There may be some in a generation that was eating bottled baby food thirty-odd years ago who may need to be told that Elizabeth David is the finest living writer about food, in English at least, and that her five books are still available in a handsome paperback set, snugly boxed. They render other cook books impertinent and supererogatory.

The reason is plain enough: she is a respectful lover of good food and wine and writing, a scholar, a teacher, an artist; her lyrical imagination and her practical sense are both of a high order; she is straightforward, uncompromising, attentive to detail, and inspires in her readers imagination and confidence in equal measure. She magically evokes colors and smells and tastes, whether of a piece of crusty bread dipped in an anchovy sauce, a soigne dish of roast duck and new green peas from which all hint of fattiness has been abolished, or a richly mellow cassoulet eaten with strong red wine, a salad, and country cheese.
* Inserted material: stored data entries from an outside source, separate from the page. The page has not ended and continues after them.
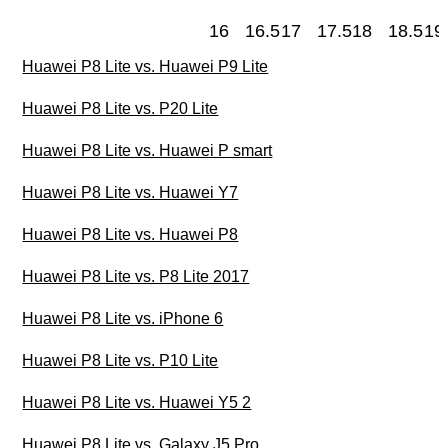
16
16.5
17
17.5
18
18.5
19
Huawei P8 Lite vs. Huawei P9 Lite
Huawei P8 Lite vs. P20 Lite
Huawei P8 Lite vs. Huawei P smart
Huawei P8 Lite vs. Huawei Y7
Huawei P8 Lite vs. Huawei P8
Huawei P8 Lite vs. P8 Lite 2017
Huawei P8 Lite vs. iPhone 6
Huawei P8 Lite vs. P10 Lite
Huawei P8 Lite vs. Huawei Y5 2
Huawei P8 Lite vs. Galaxy J5 Pro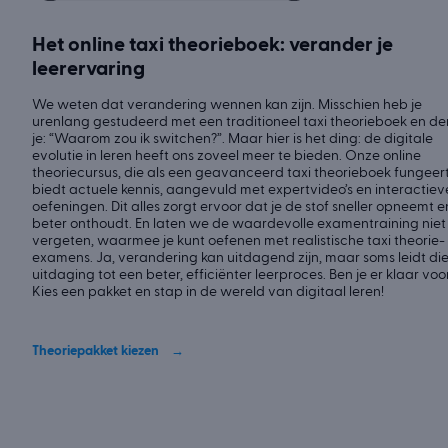
Het online taxi theorieboek: verander je
leerervaring
We weten dat verandering wennen kan zijn. Misschien heb je
urenlang gestudeerd met een traditioneel taxi theorieboek en de
je: “Waarom zou ik switchen?”. Maar hier is het ding: de digitale
evolutie in leren heeft ons zoveel meer te bieden. Onze online
theoriecursus, die als een geavanceerd taxi theorieboek fungeert
biedt actuele kennis, aangevuld met expertvideo’s en interactiev
oefeningen. Dit alles zorgt ervoor dat je de stof sneller opneemt e
beter onthoudt. En laten we de waardevolle examentraining niet
vergeten, waarmee je kunt oefenen met realistische taxi theorie-
examens. Ja, verandering kan uitdagend zijn, maar soms leidt di
uitdaging tot een beter, efficiënter leerproces. Ben je er klaar voo
Kies een pakket en stap in de wereld van digitaal leren!
Theoriepakket kiezen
She is modest and tactful too, and tells the reader not a word more or less than is needed - doing without finicky measurements, instead promoting an almost instinctive feel for what the dish is all about.

She discovered tha beauty of honest, reverent cooking when she went to France aged 16 and has spent her life since learning to understand it: simplicity, sincerity, patience, and a loving sympathy for the past are some of its elements. It is best found in regional and peasant food, in which local ingredients are used in season, and cooked not to impress but to satisfy the cook's own sense of propriety and perfection. She lived with the cuisines. Mediterranean Food and French Country Cooking were written during wartime food shortages in London out of a glowing memory of beautiful markets and lovely meals before 1949, and her evocations of the look and smell of an aromatic roast chicken, a fish grilled over fennel, a watermelon stuffed with blackberries, a plate of white cheese and gleaming black olives, set the imagination racing.
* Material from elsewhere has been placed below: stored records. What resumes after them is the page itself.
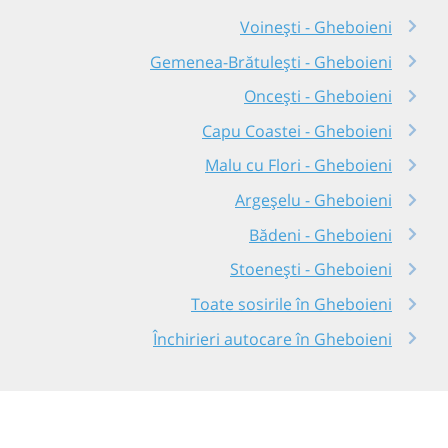
Voinești - Gheboieni
Gemenea-Brătulești - Gheboieni
Oncești - Gheboieni
Capu Coastei - Gheboieni
Malu cu Flori - Gheboieni
Argeșelu - Gheboieni
Bădeni - Gheboieni
Stoenești - Gheboieni
Toate sosirile în Gheboieni
Închirieri autocare în Gheboieni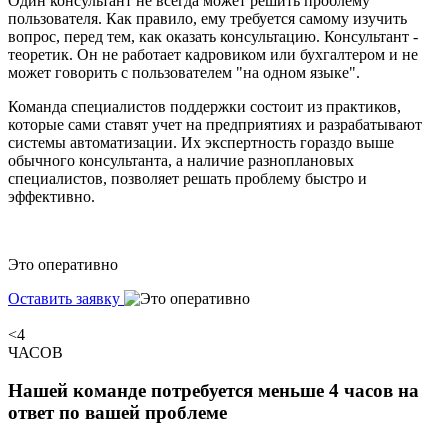
Один консультант не всегда может решить проблему
пользователя. Как правило, ему требуется самому изучить
вопрос, перед тем, как оказать консультацию. Консультант -
теоретик. Он не работает кадровиком или бухгалтером и не
может говорить с пользователем "на одном языке".
Команда специалистов поддержки состоит из практиков,
которые сами ставят учет на предприятиях и разрабатывают
системы автоматизации. Их экспертность гораздо выше
обычного консультанта, а наличие разноплановых
специалистов, позволяет решать проблему быстро и
эффективно.
Это оперативно
Оставить заявку
<4
ЧАСОВ
Нашей команде потребуется меньше 4 часов на
ответ по вашей проблеме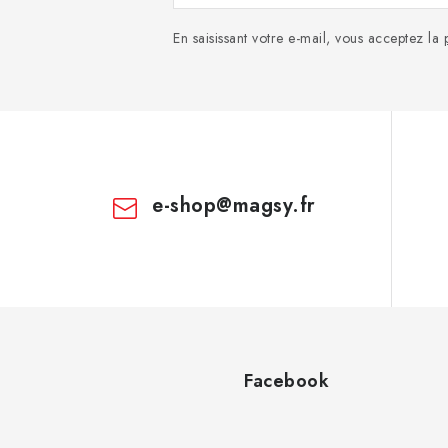
En saisissant votre e-mail, vous acceptez la
e-shop
@
magsy.fr
Facebook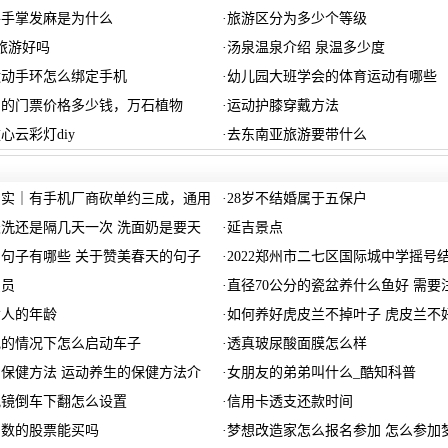
手手掌发麻是为什么
·
旅游区分为多少个等级
旅游好吗
·
汤泉温泉介绍 泉温多少度
运动手环怎么绑定手机
·
幼儿园大班学会的体育运动有哪些
园的门票价格多少钱，万石植物
·
运动护膝穿戴方法
心云彩灯diy
·
去东南亚旅游要带什么
虚实｜有手机厂商砍单约三成，通用
·
28岁不结婚属于五保户
洗还是隔几天一次 洗面奶是要天
·
延吉景点
句子有哪些 关于赞美春天的句子
·
2022郑州市二七区国际城中学摇号
演员
·
直径70公分的瓷盆养什么鱼好 需要
女人的年龄
·
如何养好虎皮兰不掉叶子 虎皮兰不
电的情况下怎么启动车子
·
透真玻尿酸面膜怎么样
保健方法 运动养生的保健方法介
·
女朋友的弟弟叫什么_酷知科普
视镜倒车下翻怎么设置
·
信用卡透支还款时间
负数的股票能买吗
·
梦想改造家怎么报名参加 怎么参加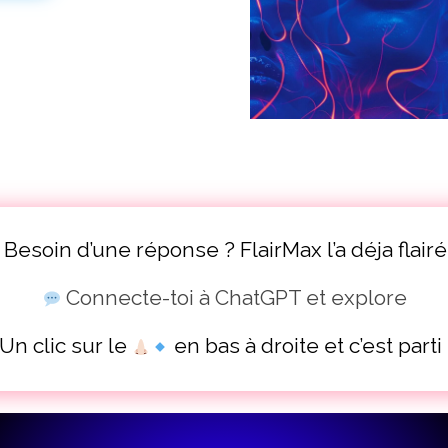
Besoin d’une réponse ? FlairMax l’a déja flairé
Connecte-toi à ChatGPT et explore
Un clic sur le
en bas à droite et c’est parti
Italian Food explores the enormous variety of dishes obscured by curtains of pasta and mountains of tomatoes and veal scallops, how a salt cod is done in Vicenza, a mushroom sauce in Verona, a wood pigeon in Perugia. Summer Cooking is a relaxed description of light, delicate, appetizing dishes that make one long for hot weather and holidays.

The most ambitious of the five is French Provincial Cooking, her chef d'oeuvre. To her other virtues it adds a depth of technical detail about how and why things are done as they are that constitutes a complete education and a lifetime's source of ideas. However much has changed, even since these books were written, it is both consoling and rousing corrective to know the way things were done before the triumph of agribusiness and the supermarket. We'd better cultivate our gardens.